### WHAT NEEDS TO BE DONE
Reproduce verbatim the lines of the material below, from the line containing "pose: elev=332.5 azim=103.3" through the final line of the material, both included.

### LISTED RECORDS

++++++

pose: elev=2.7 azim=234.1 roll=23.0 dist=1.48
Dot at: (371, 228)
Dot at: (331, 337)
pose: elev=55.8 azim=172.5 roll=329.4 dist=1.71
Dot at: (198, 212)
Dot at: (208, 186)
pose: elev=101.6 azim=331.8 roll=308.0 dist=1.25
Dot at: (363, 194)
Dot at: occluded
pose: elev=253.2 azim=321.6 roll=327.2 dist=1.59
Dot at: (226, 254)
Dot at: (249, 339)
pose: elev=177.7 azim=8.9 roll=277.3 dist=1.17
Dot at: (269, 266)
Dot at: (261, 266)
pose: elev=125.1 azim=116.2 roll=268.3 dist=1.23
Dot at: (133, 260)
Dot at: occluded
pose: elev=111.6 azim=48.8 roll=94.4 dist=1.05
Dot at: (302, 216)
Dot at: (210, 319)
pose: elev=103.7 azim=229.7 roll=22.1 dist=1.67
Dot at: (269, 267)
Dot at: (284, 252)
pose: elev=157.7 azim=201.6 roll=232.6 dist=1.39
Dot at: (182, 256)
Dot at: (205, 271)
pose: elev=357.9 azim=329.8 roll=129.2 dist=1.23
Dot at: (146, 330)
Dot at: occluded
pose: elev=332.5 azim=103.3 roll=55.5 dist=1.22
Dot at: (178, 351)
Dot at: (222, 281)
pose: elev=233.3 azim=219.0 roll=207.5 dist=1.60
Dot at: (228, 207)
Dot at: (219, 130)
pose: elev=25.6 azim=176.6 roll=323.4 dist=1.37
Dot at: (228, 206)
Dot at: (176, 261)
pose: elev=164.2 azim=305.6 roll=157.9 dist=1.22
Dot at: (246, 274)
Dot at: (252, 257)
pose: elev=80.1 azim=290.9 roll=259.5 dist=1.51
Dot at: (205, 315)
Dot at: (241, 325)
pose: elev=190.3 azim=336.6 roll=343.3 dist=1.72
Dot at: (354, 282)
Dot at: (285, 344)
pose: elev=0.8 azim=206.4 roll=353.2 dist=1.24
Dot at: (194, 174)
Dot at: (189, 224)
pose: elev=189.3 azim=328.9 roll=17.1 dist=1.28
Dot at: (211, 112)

++++++

### OUTPUT FOR THIS TASK
pose: elev=332.5 azim=103.3 roll=55.5 dist=1.22
Dot at: (178, 351)
Dot at: (222, 281)
pose: elev=233.3 azim=219.0 roll=207.5 dist=1.60
Dot at: (228, 207)
Dot at: (219, 130)
pose: elev=25.6 azim=176.6 roll=323.4 dist=1.37
Dot at: (228, 206)
Dot at: (176, 261)
pose: elev=164.2 azim=305.6 roll=157.9 dist=1.22
Dot at: (246, 274)
Dot at: (252, 257)
pose: elev=80.1 azim=290.9 roll=259.5 dist=1.51
Dot at: (205, 315)
Dot at: (241, 325)
pose: elev=190.3 azim=336.6 roll=343.3 dist=1.72
Dot at: (354, 282)
Dot at: (285, 344)
pose: elev=0.8 azim=206.4 roll=353.2 dist=1.24
Dot at: (194, 174)
Dot at: (189, 224)
pose: elev=189.3 azim=328.9 roll=17.1 dist=1.28
Dot at: (211, 112)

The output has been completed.